🤖 AI Summary
Current text-guided image editing research is hindered by the scarcity of large-scale, high-quality, publicly available real-image editing datasets. To address this, we introduce Pico-Banana-400K—a dataset comprising 400K instruction-driven editing samples synthesized from authentic photographs, covering complex tasks including multi-turn editing, preference alignment, and instruction rewriting. We propose a systematic quality control framework and a fine-grained taxonomy of editing types, and curate three specialized subsets—multi-turn editing, preference comparison, and short/long instruction pairs—to enhance diversity and research utility. Samples are generated using the Nano-Banana model and rigorously filtered via multimodal large language models (MLLMs) for automated scoring and selection. Empirical evaluation demonstrates substantial improvements in content preservation and instruction fidelity. Pico-Banana-400K sets a new state-of-the-art in scale, photorealism, and task coverage, establishing a scalable benchmark for training and evaluating next-generation image editing models.
📝 Abstract
Recent advances in multimodal models have demonstrated remarkable text-guided image editing capabilities, with systems like GPT-4o and Nano-Banana setting new benchmarks.

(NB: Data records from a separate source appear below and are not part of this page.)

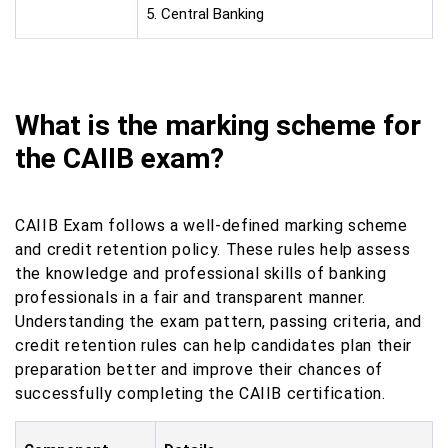
5. Central Banking
What is the marking scheme for
the CAIIB exam?
CAIIB Exam follows a well-defined marking scheme
and credit retention policy. These rules help assess
the knowledge and professional skills of banking
professionals in a fair and transparent manner.
Understanding the exam pattern, passing criteria, and
credit retention rules can help candidates plan their
preparation better and improve their chances of
successfully completing the CAIIB certification.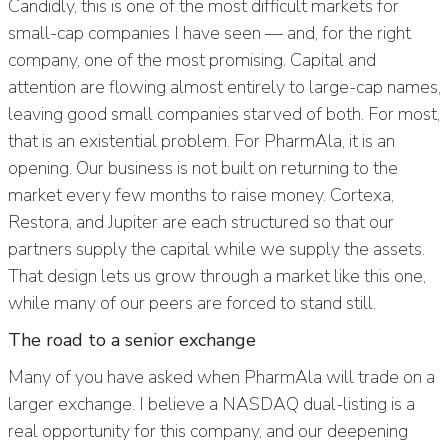
Candidly, this is one of the most difficult markets for
small-cap companies I have seen — and, for the right
company, one of the most promising. Capital and
attention are flowing almost entirely to large-cap names,
leaving good small companies starved of both. For most,
that is an existential problem. For PharmAla, it is an
opening. Our business is not built on returning to the
market every few months to raise money. Cortexa,
Restora, and Jupiter are each structured so that our
partners supply the capital while we supply the assets.
That design lets us grow through a market like this one,
while many of our peers are forced to stand still.
The road to a senior exchange
Many of you have asked when PharmAla will trade on a
larger exchange. I believe a NASDAQ dual-listing is a
real opportunity for this company, and our deepening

However, the research community's progress remains constrained by the absence of large-scale, high-quality, and openly accessible datasets built from real images. We introduce Pico-Banana-400K, a comprehensive 400K-image dataset for instruction-based image editing. Our dataset is constructed by leveraging Nano-Banana to generate diverse edit pairs from real photographs in the OpenImages collection. What distinguishes Pico-Banana-400K from previous synthetic datasets is our systematic approach to quality and diversity. We employ a fine-grained image editing taxonomy to ensure comprehensive coverage of edit types while maintaining precise content preservation and instruction faithfulness through MLLM-based quality scoring and careful curation. Beyond single turn editing, Pico-Banana-400K enables research into complex editing scenarios. The dataset includes three specialized subsets: (1) a 72K-example multi-turn collection for studying sequential editing, reasoning, and planning across consecutive modifications; (2) a 56K-example preference subset for alignment research and reward model training; and (3) paired long-short editing instructions for developing instruction rewriting and summarization capabilities. By providing this large-scale, high-quality, and task-rich resource, Pico-Banana-400K establishes a robust foundation for training and benchmarking the next generation of text-guided image editing models.